Vanaf het einde van de ochtend in het noordwesten kans op zware windstoten
Sipke Broekstra
Sipke Broekstra
24 mei 2018 13:33

Thermiek en onweer, op het eerste opzicht zou je niet zeggen dat die twee met elkaar te maken hebben. Toch is dat wel zo! Daar straks meer uitleg over.

Eerst: wat is thermiek? Thermiek ontstaat door opwarming. De zonnestralen die de aarde bereiken worden omgezet in warmte. Hoe droger de grond (zandgrond, kleigrond, etc.) hoe sneller de opwarming. Evenals de bodem, warmt de lucht erboven ook op. Die warme lucht stijgt op, en dat wordt thermiek genoemd. Dat komt doordat warme lucht lichter is dan koele lucht.

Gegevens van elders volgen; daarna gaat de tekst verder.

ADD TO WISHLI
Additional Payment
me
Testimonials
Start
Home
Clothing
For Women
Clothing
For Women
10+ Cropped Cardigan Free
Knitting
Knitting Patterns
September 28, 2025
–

Van thermiek naar een stapelwolk

Alle luchtdeeltjes bevatten een bepaalde percentage vocht. Tijdens het stijgen koelt de temperatuur langzaam af. Het kenmerk van afgekoelde lucht is dat het minder vocht kan bevatten. Wanneer de luchtdeeltjes een bepaalde hoogte en dus een bepaalde temperatuur bereiken, zal de luchtvochtigheid in het deeltje tot 100% oplopen. Toch blijft het deeltje stijgen, en zal het een grens bereiken waar hij teveel vocht bevat. Dan ontstaat er condensatie, wat voor ons te zien is als een (stapel)wolk, ook wel een cumulus genoemd.

Thermiek wordt vaak gebruik door zweefvliegers en vogels. Vogels hoeven geen moeite te doen om op hoogte te komen, en dat bespaart energie! Zweefvliegen is afgeleid van de vogels. Een zweefvliegtuig is zo’n oud concept, dat het zelfs vóór de gemotoriseerde vliegtuigen bestond. Begin 19e eeuw had Sir George Cayley een werkend model van een zweefvliegtuig gemaakt. Halverwege de 19e eeuw had hij dit verder ontwikkeld tot een bemand zweefvliegtuig. Otto Lilienthal bestudeerde eerst verschillende vogels voor hij vele zweefvliegtuigen maakte, en in 1889 begon met zijn zweefvluchten. Zweefvliegtuigen kunnen door een lier vanaf de grond de lucht in worden gekatapulteerd, door een vliegtuigje mee worden gesleept of op eigen kracht (door middel van een klein en licht ingebouwd motortje) de lucht in gaan. Inmiddels staat het hoogterecord zweefvliegen op 52,172 ft (15,902 m). Vanaf 12,500 ft ( 38,100 m) worden zuurstofmaskers gebruikt (of er komt extra zuurstof in de cabine).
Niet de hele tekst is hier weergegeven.